Reden wir übers Leben - Philosophisches Café im Hospizcafé Hall

Wie sagte schon Forrest Gump im gleichnamigen Film? „Das Leben ist wie eine Schachtel Pralinen. Man weiß nie, was man kriegt.“ Und so stellt uns das Leben immer neue Fragen … und wir stellen Fragen an das Leben.
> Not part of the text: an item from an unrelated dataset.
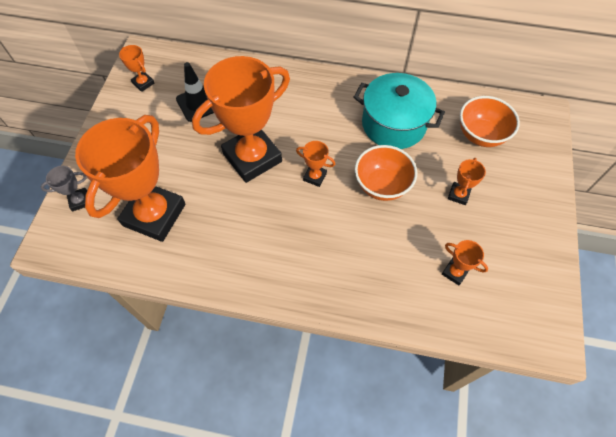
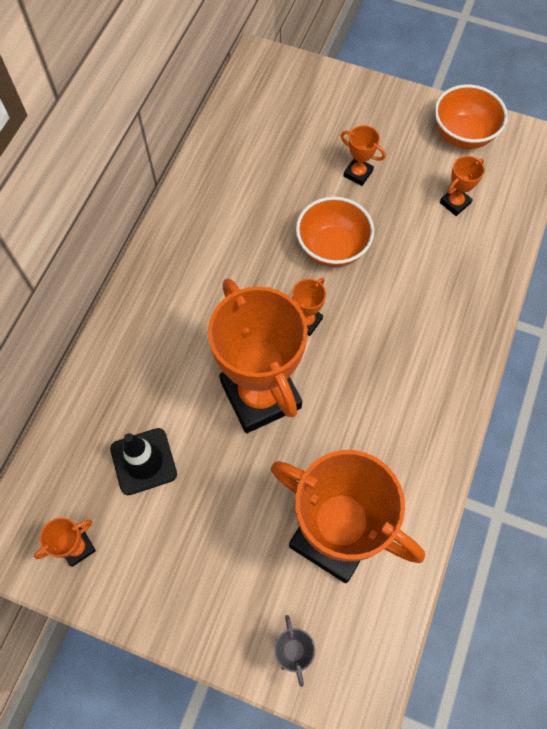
camera: 80 degrees left, 5 degrees up
(393, 124) = (241, 215): turquoise pot -> none
(481, 135) = (278, 129): orange bowl -> orange bowl (462, 135)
Das ist auch ein Grundzug von Philosophie, dem Streben und der Liebe zur Weisheit.

Freitag
20. März 2026
14:30 bis 16 Uhr - weiterer Termin: 19. Juni 2026
Kosten: Freiwillige Spenden sind willkommen

Inhalt

Bei einer Tasse Kaffee, einem Kuchen oder Wasser gemeinsam das Leben anschauen, es befragen und darüber reden – allgemein, aber auch ganz konkret, persönlich: Das soll das Philosophische Café mit Gerd Forcher bieten. Es findet im Hospizcafé im Hospizhaus Tirol statt und eröffnet dort einen Raum der Begegnung und des Nachdenkens. Nach einem kurzen Input zum jeweiligen Thema bietet sich die Gelegenheit, sich untereinander auszutauschen und miteinander ins Gespräch zu kommen. Den Abschluss bildet eine Zusammenfassung des gemeinsam Er- und Gedachten. Einmal pro Jahreszeit nähern wir uns dem Leben aus verschiedenen philosophischen Perspektiven.

Thema am 20. März:

Frühling das Prinzip Hoffnung als frühlingshafter Aufbruch in eine gestalterische Zukunft

„Hoffnung“ sehen wir oft als „Vertrösten“ an: ein wenig romantisch, aber nicht wirklich hilfreich gegen Ängste, Leiden und Verlust. Der Philosoph Ernst Bloch (1885–1977) vermittelt in seinem Werk „Das Prinzip Hoffnung“, dass „Hoffen in das Gelingen und nicht in das Scheitern verliebt“ ist. Das Philosophische Café im Frühling beschäftigt sich mit dem etwas anderen Zugang Blochs zu Hoffnung.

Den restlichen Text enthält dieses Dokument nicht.